Nondiscrimination in Eligibility -- Requires that the plan benefit 70% or more of all employees, or 80% or more of all eligible employees if 70% or more of all employees are eligible to benefit under the plan, or employees who qualified under a classification set up by the employer if it was established to IRS' satisfaction that such a classification is not discriminatory in favor of highly compensated individuals based on all of the facts and circumstances.
Nondiscrimination in Benefits -- A plan is discriminatory as to benefits unless all benefits provided for highly compensated individuals are also provided for all other participants. Also, all the benefits available for the dependents of highly compensated individuals must be available on the same basis for the dependents of all other employees who are participants.

_Required work_
Copy the nondiscrimination text from "Nondiscrimination in Benefits" to "who are participants.", swapping "family members" in for "dependents" each time it appears.

_Provided information_

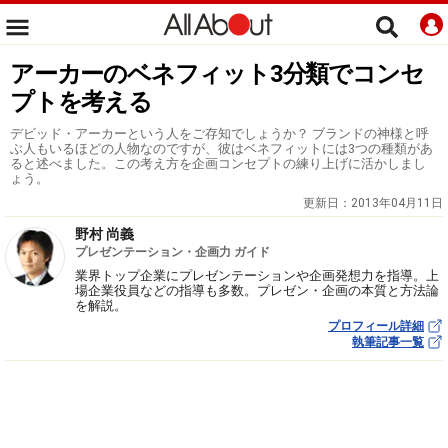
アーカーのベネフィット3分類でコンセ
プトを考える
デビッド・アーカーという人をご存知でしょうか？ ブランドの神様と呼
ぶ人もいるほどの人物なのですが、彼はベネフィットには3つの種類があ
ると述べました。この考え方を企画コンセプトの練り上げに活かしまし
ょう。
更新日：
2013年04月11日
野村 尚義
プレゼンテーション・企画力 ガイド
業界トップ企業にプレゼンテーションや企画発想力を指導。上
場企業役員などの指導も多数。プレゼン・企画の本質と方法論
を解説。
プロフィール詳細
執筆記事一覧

_The answer_
Nondiscrimination in Benefits -- A plan is discriminatory as to benefits unless all benefits provided for highly compensated individuals are also provided for all other participants. Also, all the benefits available for the family members of highly compensated individuals must be available on the same basis for the family members of all other employees who are participants.